When Theeb and Hussein are spending evening time along with other male members in the tribe (we never see any female member in the tribe, by the way), there come unexpected guests. They are a British officer (Jack Fox) and his Arab escort Marji (Marji Audeh), and they need someone who can guide them along the pilgrim’s trail which has been obsolete since the Ottoman railway was built. Many people in the desert area once earned their living as pilgrim guides, but their service is no longer needed now, and the trail also becomes too risky while ridden with raiders.
As these two strangers are welcomed by the chief who recently succeeded his diseased father and is also Hussein and Theeb’s eldest brother, Theeb cannot help but curious about the officer, who looks like a nice guy but is quite sensitive about a wooden box in his possession. It is implied that he is carrying out some secret mission, and it seems going through that dangerous route in question is essential for whatever he is going to do once he reaches to the destination near to the Ottoman railway.
Under the chief’s permission, Hussein is going to guide the officer and Marji along the trail, and Theeb wants to go along with them although he is too young to be allowed to do that. As soon as Hussein and two other guys are gone from his sight, Theeb immediately follows after them alone, and he manages to arrive at a spot where Hussein and others are spending the first night of their journey.
Hussein is not so pleased to see his brother, and neither is the officer.
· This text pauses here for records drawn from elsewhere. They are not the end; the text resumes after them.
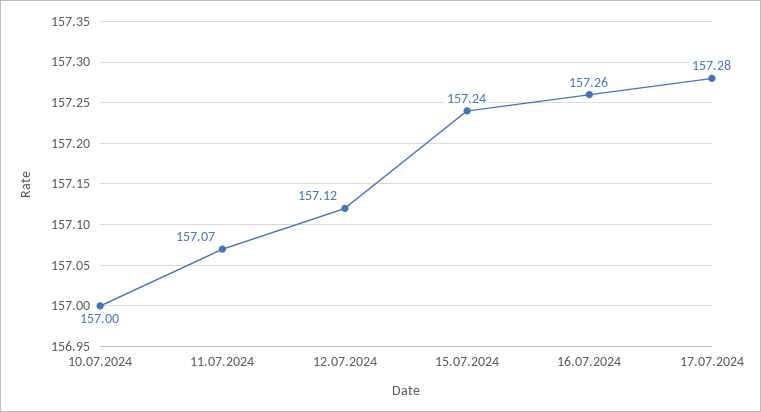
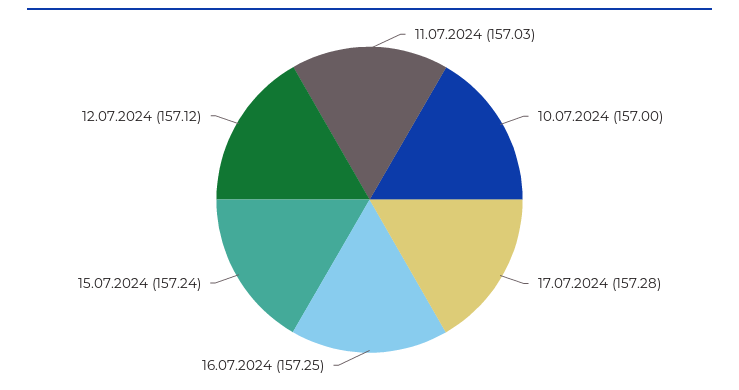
11.07.2024: 157.07 -> 157.03
16.07.2024: 157.26 -> 157.25

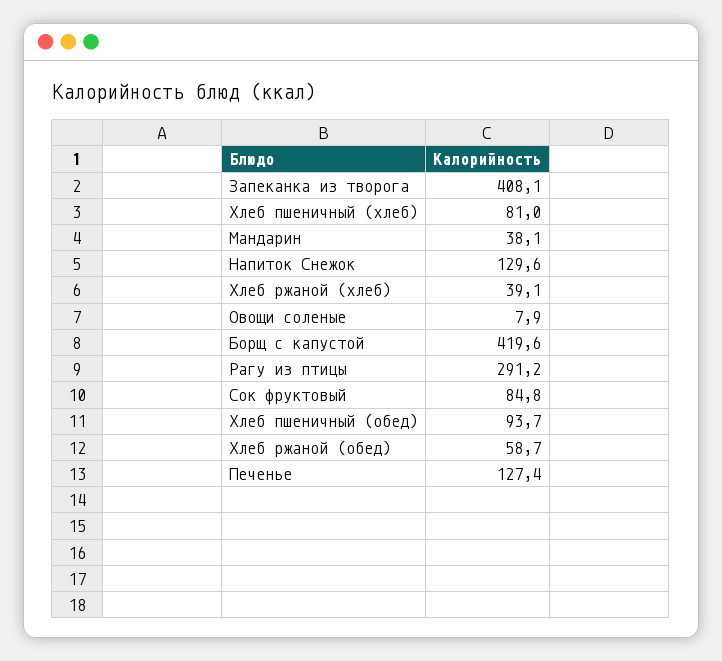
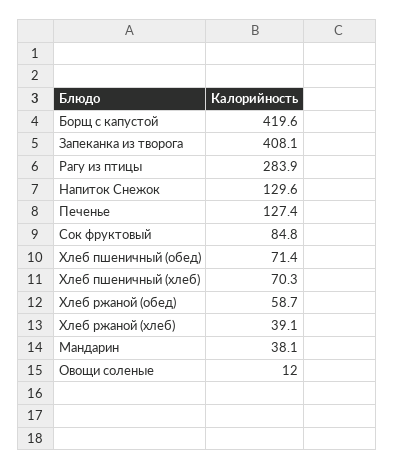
Хлеб пшеничный (хлеб): 81 -> 70.3
Овощи соленые: 7.9 -> 12
Рагу из птицы: 291.2 -> 283.9
Хлеб пшеничный (обед): 93.7 -> 71.4

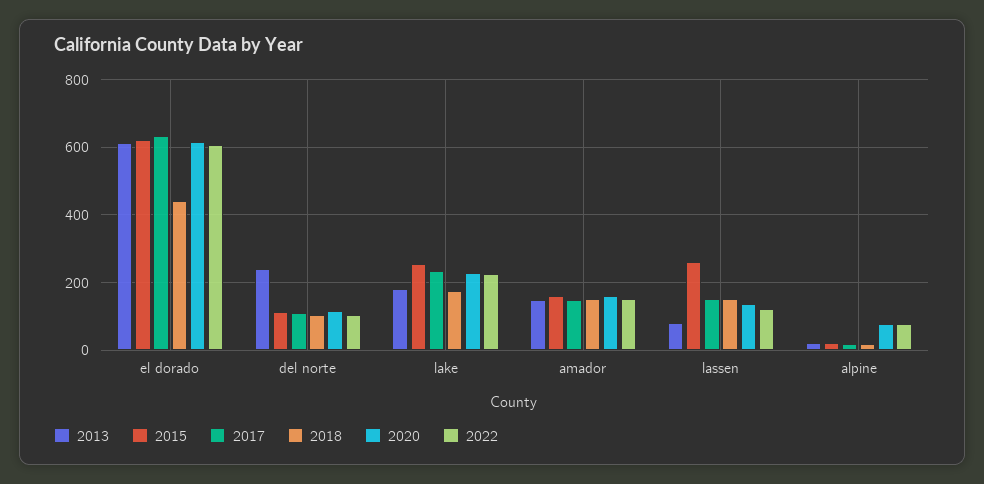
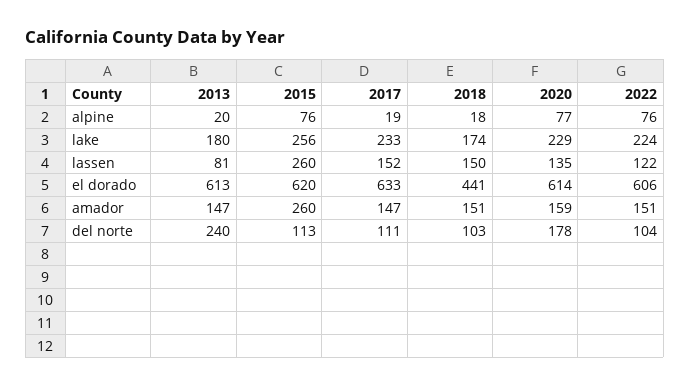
2020, del norte: 120 -> 178
2015, amador: 160 -> 260
2015, alpine: 20 -> 76

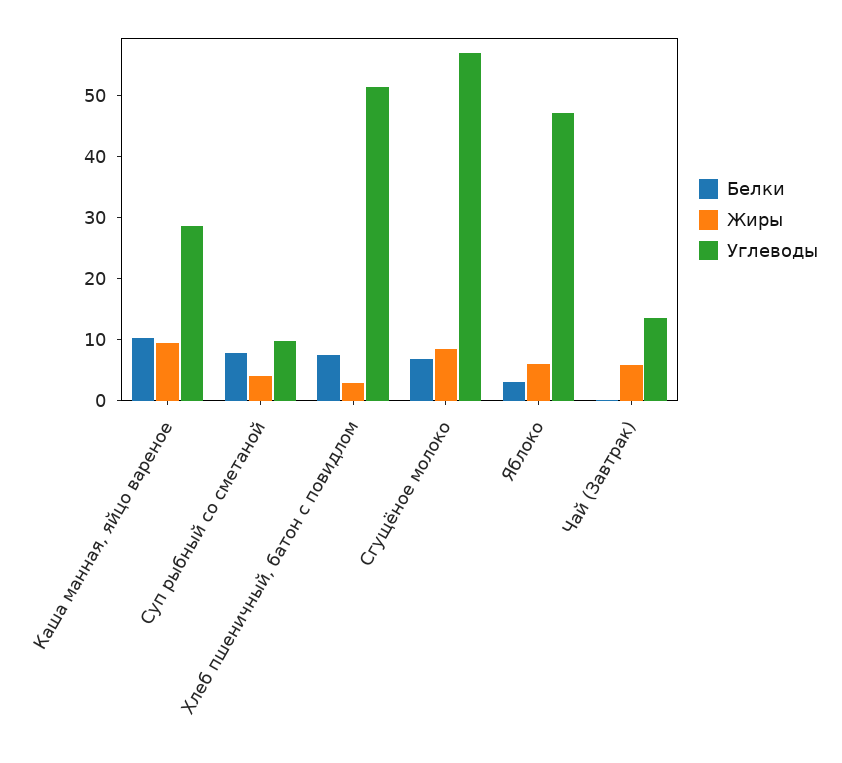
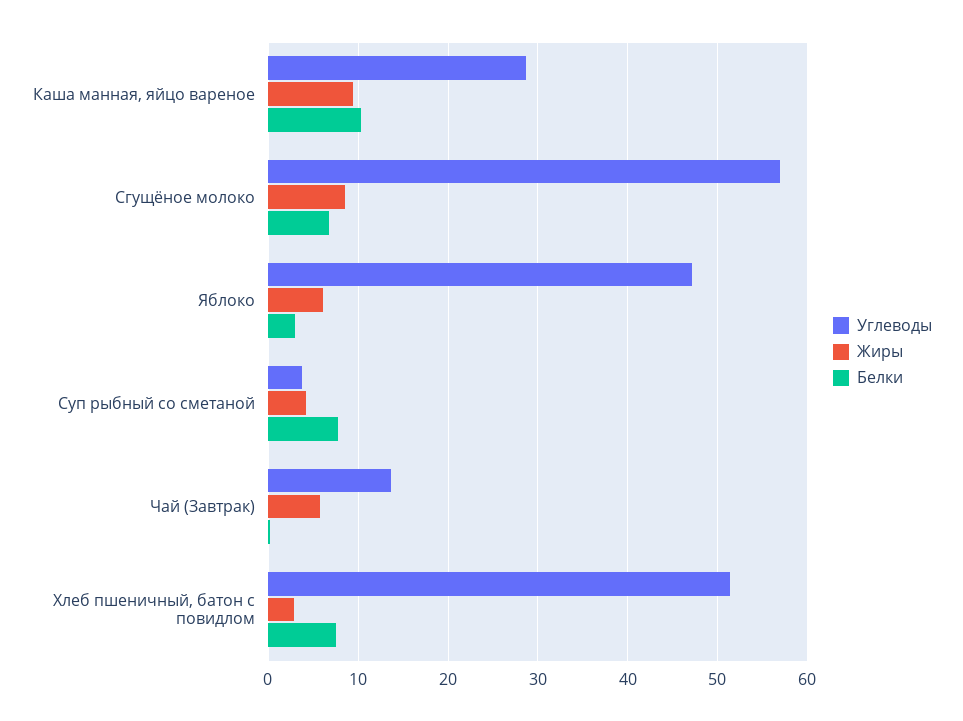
Углеводы, Суп рыбный со сметаной: 10 -> 4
Nevertheless, Hussein is adamant about having his dear brother near him instead of sending Theeb back to the tribe alone, and the officer reluctantly accepts Hussein’s demand although he is nervous about this small complication which may interrupt his plan. In case of Theeb, he is simply happy to join the company while eager to have new experiences along the journey.
Of course, it turns out he is going to get far more than he wishes for. As expected, Theeb and others come to face a big danger in the middle of their route, and that eventually leads to a violent scene unfolded within one canyon. I will not go into details, but I can tell you that 1) our young hero finds himself in a very desperate circumstance in which he must defend himself alone and 2) his situation is developed into an interesting local variation of Western morality play as he comes across an unreliable but only chance of survival later in the story.
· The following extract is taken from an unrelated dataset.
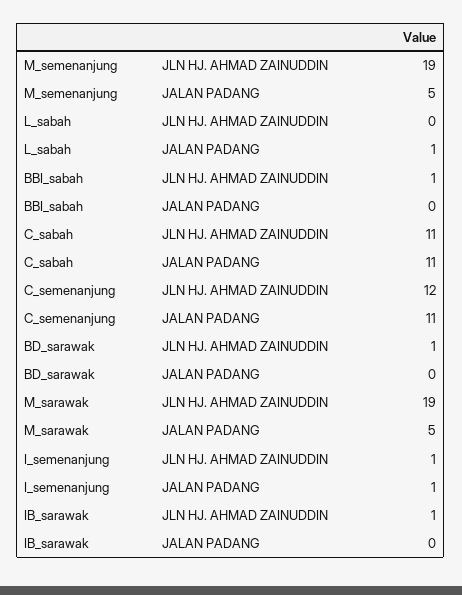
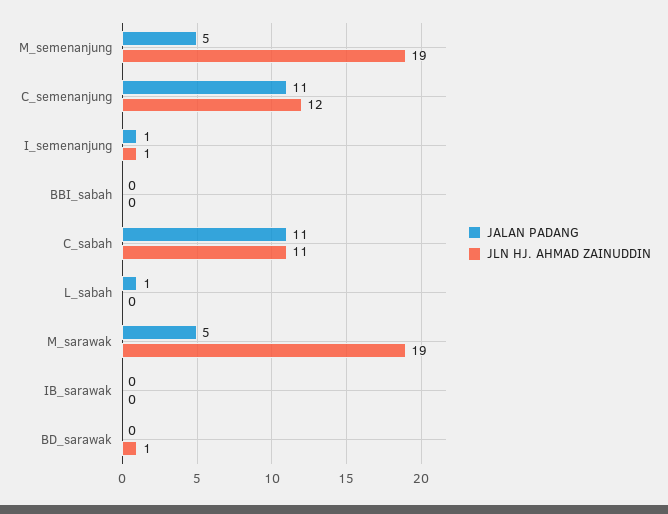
JLN HJ. AHMAD ZAINUDDIN, BBI_sabah: 1 -> 0
JLN HJ. AHMAD ZAINUDDIN, IB_sarawak: 1 -> 0

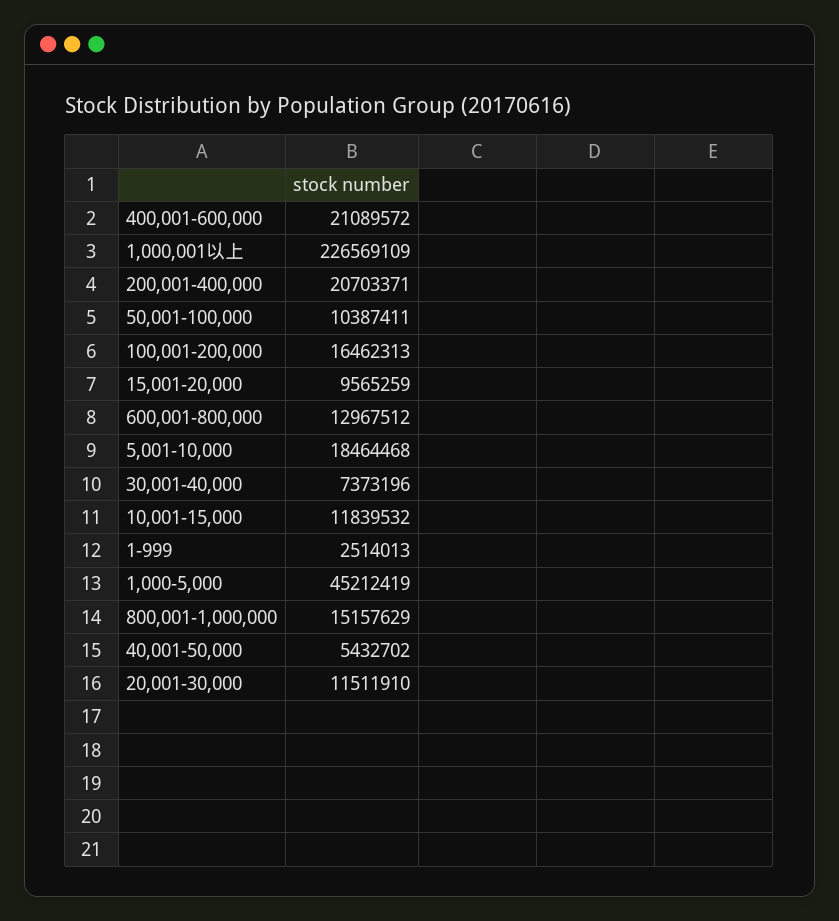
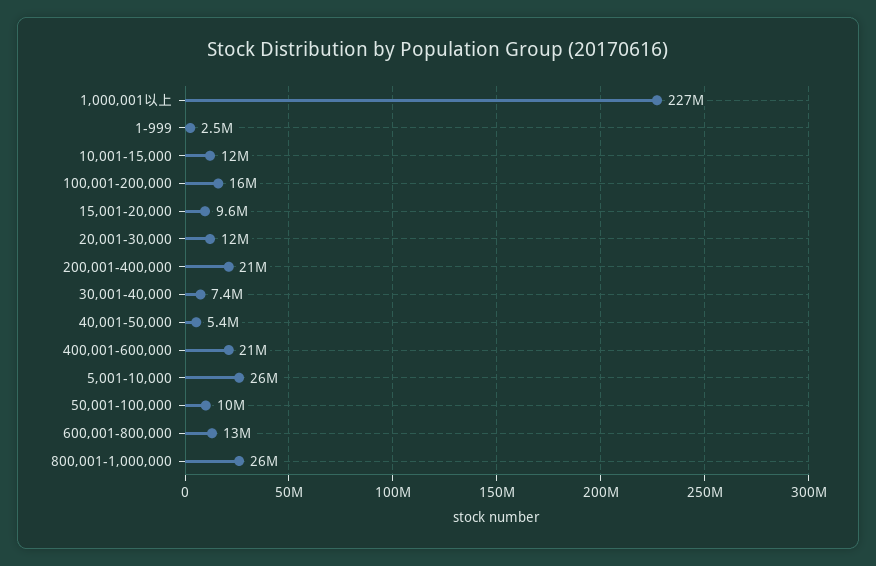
5,001-10,000: 18464468 -> 26000000
1,000-5,000: 45212419 -> none
800,001-1,000,000: 15157629 -> 26000000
This is the first feature film by its director/co-writer Naji Abu Nowar, who previously made only one short film in his nascent filmmaking career but is quite impressive here in his confident handling of mood and story. He and his crew shot their film at the real desert locations in Jordan, and the cinematographer Wolfgang Thaler did a stunning job of establishing the stark atmosphere on the screen while vividly capturing the unnerving beauty of desert landscapes on Super 16 with an anamorphic lens. Some of these awe-inspiring landscape scenes in the film reminded me of “Lawrence of Arabia” (1962), and I was not so surprised to learn later that David Lean actually shot his great film in the same area.
The screenplay written by Nowar and his co-writer/co-producer Bassel Ghandour is simple but subtle as slowly building up its narrative momentum. I like how the movie inverts conventions as firmly sticking to Theeb’s viewpoint, and its seemingly plain mixture of coming-of-age drama and adventure tale is surprisingly compelling and complex as Theeb comes to learn a hard lesson on what it takes to be a man in his world. For the authenticity of his film, Nowar hired many local non-professional actors who bring unadorned realism into their performances, and the young lead actor Jacir Eid ably carries the movie through his earnest acting. He and Hussein Salameh click well with each other in their scenes (they are real-life cousins, by the way), and Hassan Mutlag is also fine as another crucial character in the movie.
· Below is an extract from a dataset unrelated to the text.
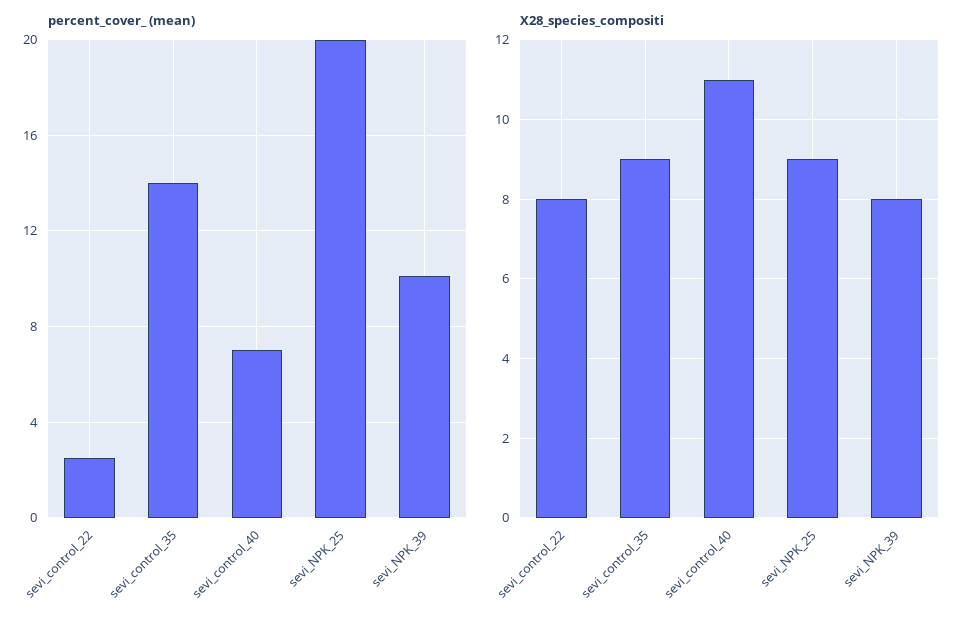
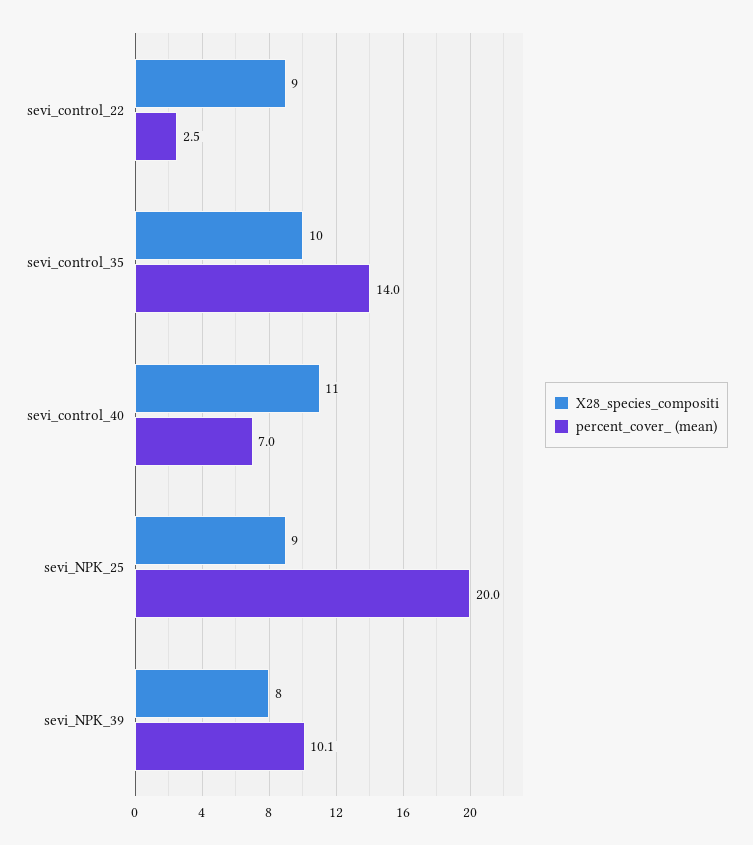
X28_species_compositi, sevi_control_22: 8 -> 9
X28_species_compositi, sevi_control_35: 9 -> 10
“Theeb”, which deservedly won the Best Director award at the Venice International Film Festival in 2014, is a film of haunting beauty and aching poignancy. It requires some patience due to its slow pace and reticent storytelling approach, but, once you follow its mood and rhythm, it will be a rewarding experience on the whole, and you will come to care a lot about what inevitably happens in the end – and how much its young hero is changed as a result.